Un an après que les États-Unis ont mis en œuvre leur politique « Rester au Mexique », des dizaines de milliers de demandeurs d’asile sont coincés et en danger au Mexique. Ils confrontés à des violences quotidiennes et vivent avec les conséquences sur leur santé mentale des incertitudes et des risques constants, a déclaré l’organisation internationale d’aide médicale et humanitaire Médecins Sans Frontières (MSF) le 30 janvier.

 

« Les États-Unis continuent de renvoyer les demandeurs d’asile vers un danger certain et entre les mains des cartels qui contrôlent les routes migratoires au Mexique », a déploré Sergio Martin, coordonnateur général de MSF au Mexique. « À quelques pas de la frontière américaine à Matamoros, des milliers de demandeurs d’asile vivent désormais dans des camps de fortune avec un accès limité à un abri ou à des soins de santé de base. À Nuevo Laredo, nous avons des patients qui ne mettent pas les pieds à l’extérieur de leur abri parce qu’ils savent qu’ils peuvent être enlevés, détenus contre rançon ou tués. »

Mis en application en janvier 2019, la politique « Rester au Mexique » – officiellement appelée les « Protocoles de protection des migrants (PPM) » par le gouvernement américain – oblige les demandeurs d’asile à retourner au Mexique dans l’attente de leur procédure d’asile, les rendant vulnérables aux enlèvements et à la violence. Plus de 62 000 personnes ont été renvoyées au Mexique dans le cadre de la politique.
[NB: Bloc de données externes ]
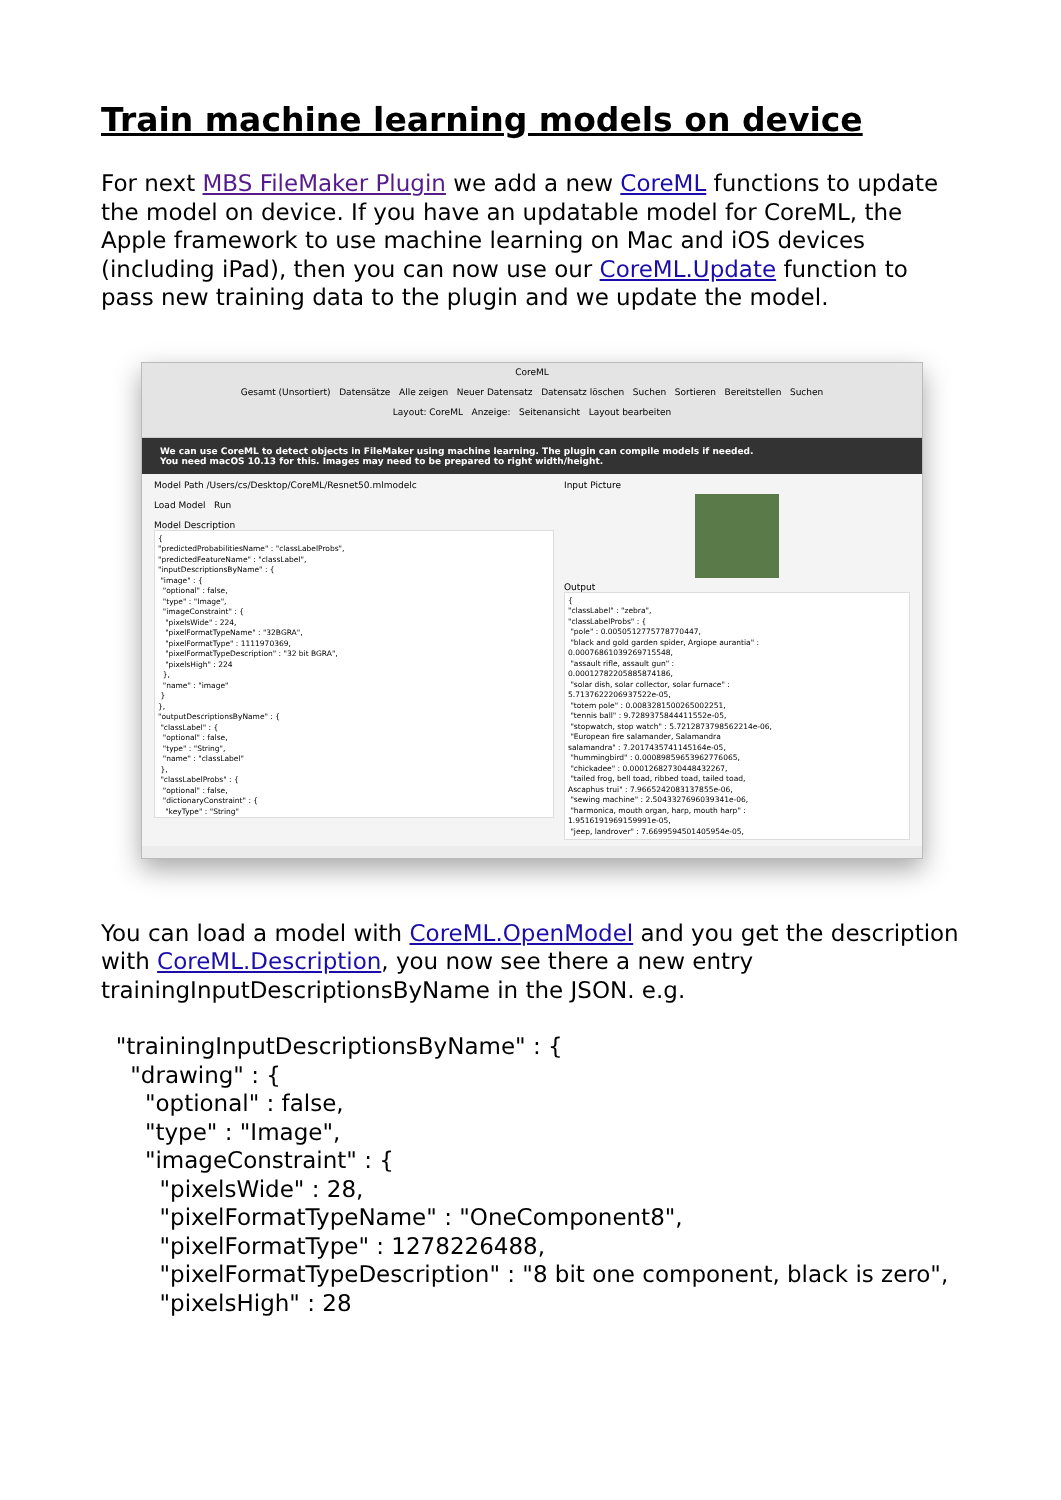Train machine learning models on device
For next MBS FileMaker Plugin we add a new CoreML functions to update the model on device. If you have an updatable model for CoreML, the Apple framework to use machine learning on Mac and iOS devices (including iPad), then you can now use our CoreML.Update function to pass new training data to the plugin and we update the model.
CoreML
Gesamt (Unsortiert) Datensätze Alle zeigen Neuer Datensatz Datensatz löschen Suchen Sortieren Bereitstellen Suchen
Layout: CoreML Anzeige: Seitenansicht Layout bearbeiten
We can use CoreML to detect objects in FileMaker using machine learning. The plugin can compile models if needed.
You need macOS 10.13 for this. Images may need to be prepared to right width/height.
Model Path /Users/cs/Desktop/CoreML/Resnet50.mlmodelc
Load Model Run
Model Description
{ "predictedProbabilitiesName" : "classLabelProbs", "predictedFeatureName" : "classLabel", "inputDescriptionsByName" : { "image" : { "optional" : false, "type" : "Image", "imageConstraint" : { "pixelsWide" : 224, "pixelFormatTypeName" : "32BGRA", "pixelFormatType" : 1111970369, "pixelFormatTypeDescription" : "32 bit BGRA", "pixelsHigh" : 224 }, "name" : "image" } }, "outputDescriptionsByName" : { "classLabel" : { "optional" : false, "type" : "String", "name" : "classLabel" }, "classLabelProbs" : { "optional" : false, "dictionaryConstraint" : { "keyType" : "String"
Input Picture
Output
{ "classLabel" : "zebra", "classLabelProbs" : { "pole" : 0.0050512775778770447, "black and gold garden spider, Argiope aurantia" : 0.00076861039269715548, "assault rifle, assault gun" : 0.00012782205885874186, "solar dish, solar collector, solar furnace" : 5.7137622206937522e-05, "totem pole" : 0.0083281500265002251, "tennis ball" : 9.7289375844411552e-05, "stopwatch, stop watch" : 5.7212873798562214e-06, "European fire salamander, Salamandra salamandra" : 7.2017435741145164e-05, "hummingbird" : 0.00089859653962776065, "chickadee" : 0.00012682730448432267, "tailed frog, bell toad, ribbed toad, tailed toad, Ascaphus trui" : 7.9665242083137855e-06, "sewing machine" : 2.5043327696039341e-06, "harmonica, mouth organ, harp, mouth harp" : 1.9516191969159991e-05, "jeep, landrover" : 7.6699594501405954e-05,
You can load a model with CoreML.OpenModel and you get the description with CoreML.Description, you now see there a new entry trainingInputDescriptionsByName in the JSON. e.g.
  "trainingInputDescriptionsByName" : {
    "drawing" : {
      "optional" : false,
      "type" : "Image",
      "imageConstraint" : {
        "pixelsWide" : 28,
        "pixelFormatTypeName" : "OneComponent8",
        "pixelFormatType" : 1278226488,
        "pixelFormatTypeDescription" : "8 bit one component, black is zero",
        "pixelsHigh" : 28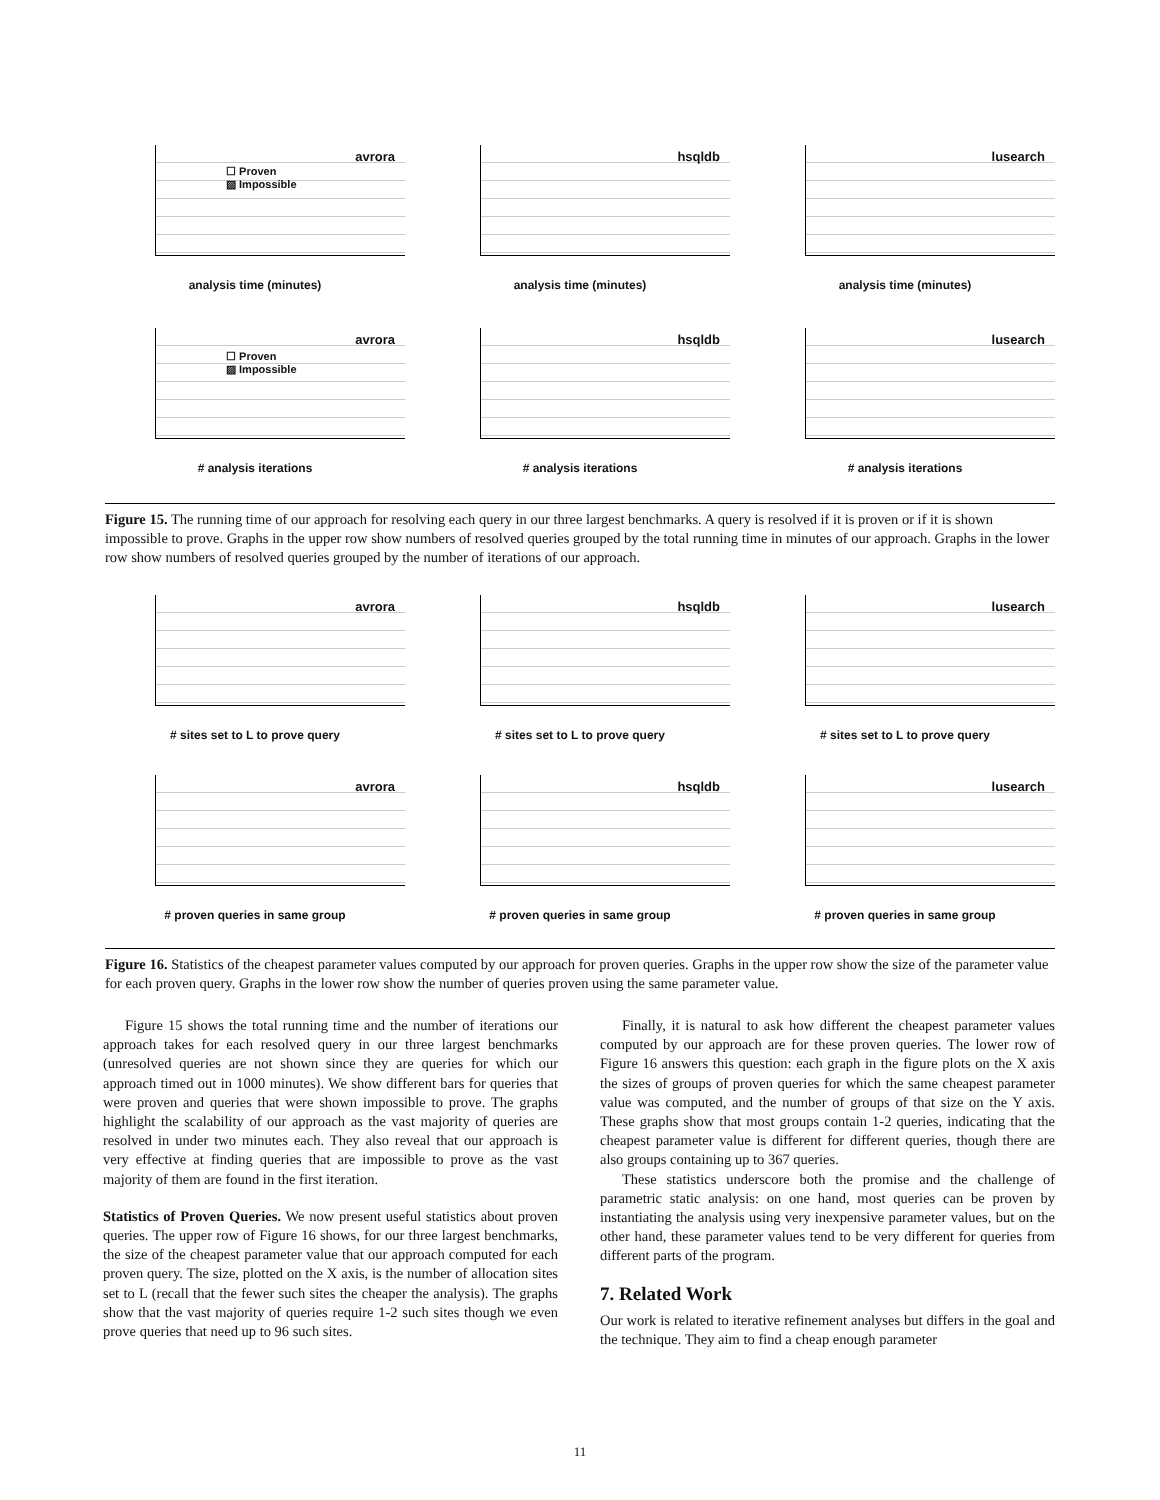avrora
☐ Proven
▨ Impossible
analysis time (minutes)
hsqldb
analysis time (minutes)
lusearch
analysis time (minutes)
avrora
☐ Proven
▨ Impossible
# analysis iterations
hsqldb
# analysis iterations
lusearch
# analysis iterations
Figure 15. The running time of our approach for resolving each query in our three largest benchmarks. A query is resolved if it is proven or if it is shown impossible to prove. Graphs in the upper row show numbers of resolved queries grouped by the total running time in minutes of our approach. Graphs in the lower row show numbers of resolved queries grouped by the number of iterations of our approach.
avrora
# sites set to L to prove query
hsqldb
# sites set to L to prove query
lusearch
# sites set to L to prove query
avrora
# proven queries in same group
hsqldb
# proven queries in same group
lusearch
# proven queries in same group
Figure 16. Statistics of the cheapest parameter values computed by our approach for proven queries. Graphs in the upper row show the size of the parameter value for each proven query. Graphs in the lower row show the number of queries proven using the same parameter value.
Figure 15 shows the total running time and the number of iterations our approach takes for each resolved query in our three largest benchmarks (unresolved queries are not shown since they are queries for which our approach timed out in 1000 minutes). We show different bars for queries that were proven and queries that were shown impossible to prove. The graphs highlight the scalability of our approach as the vast majority of queries are resolved in under two minutes each. They also reveal that our approach is very effective at finding queries that are impossible to prove as the vast majority of them are found in the first iteration.
Statistics of Proven Queries. We now present useful statistics about proven queries. The upper row of Figure 16 shows, for our three largest benchmarks, the size of the cheapest parameter value that our approach computed for each proven query. The size, plotted on the X axis, is the number of allocation sites set to L (recall that the fewer such sites the cheaper the analysis). The graphs show that the vast majority of queries require 1-2 such sites though we even prove queries that need up to 96 such sites.
Finally, it is natural to ask how different the cheapest parameter values computed by our approach are for these proven queries. The lower row of Figure 16 answers this question: each graph in the figure plots on the X axis the sizes of groups of proven queries for which the same cheapest parameter value was computed, and the number of groups of that size on the Y axis. These graphs show that most groups contain 1-2 queries, indicating that the cheapest parameter value is different for different queries, though there are also groups containing up to 367 queries.
These statistics underscore both the promise and the challenge of parametric static analysis: on one hand, most queries can be proven by instantiating the analysis using very inexpensive parameter values, but on the other hand, these parameter values tend to be very different for queries from different parts of the program.
7. Related Work
Our work is related to iterative refinement analyses but differs in the goal and the technique. They aim to find a cheap enough parameter
11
MSF travaille le long de la route migratoire au Mexique et aux postes frontaliers de Nuevo Laredo, Matamoros, Mexicali et Reynosa, et est témoin des conséquences humanitaires dévastatrices de la politique et des nouvelles règles qui ont essentiellement mis fin à l’asile à la frontière sud des États-Unis.       

Une politique qui favorise un environnement précaire

 

Environ 80 pour cent des migrants traités par les équipes MSF à Nuevo Laredo au cours des neuf premiers mois de 2019 ont déclaré avoir subi au moins un incident violent. Un autre 43,7 pour cent des patients ont déclaré avoir été victimes de violences au cours des sept jours précédant la consultation.

En septembre 2019, 43 pour cent des patients de MSF qui ont été envoyés à Nuevo Laredo en vertu de la politique Rester au Mexique ont été subséquemment kidnappés. Douze pour cent des patients ont déclaré avoir été victimes d’une tentative d’enlèvement ratée. En octobre 2019, le pourcentage de patients MSF qui étaient à Nuevo Laredo en raison de la politique et qui avaient été kidnappés est passé à 75 pour cent. Ces chiffres ne représentent que les programmes MSF et ne reflètent pas toute l’ampleur de la violence à laquelle les migrants sont confrontés.

 

 

À Nuevo Laredo, les patients de MSF souffrent d’anxiété sévère, de dépression et de stress post-traumatique en raison du danger que représentent leur retour au Mexique et l’incertitude de leur avenir. « Nos patients vivent dans un état d’incertitude et de peur constante », a déclaré Sergio Martin. « Ils sont traumatisés et ont besoin d’un soutien en santé mentale. »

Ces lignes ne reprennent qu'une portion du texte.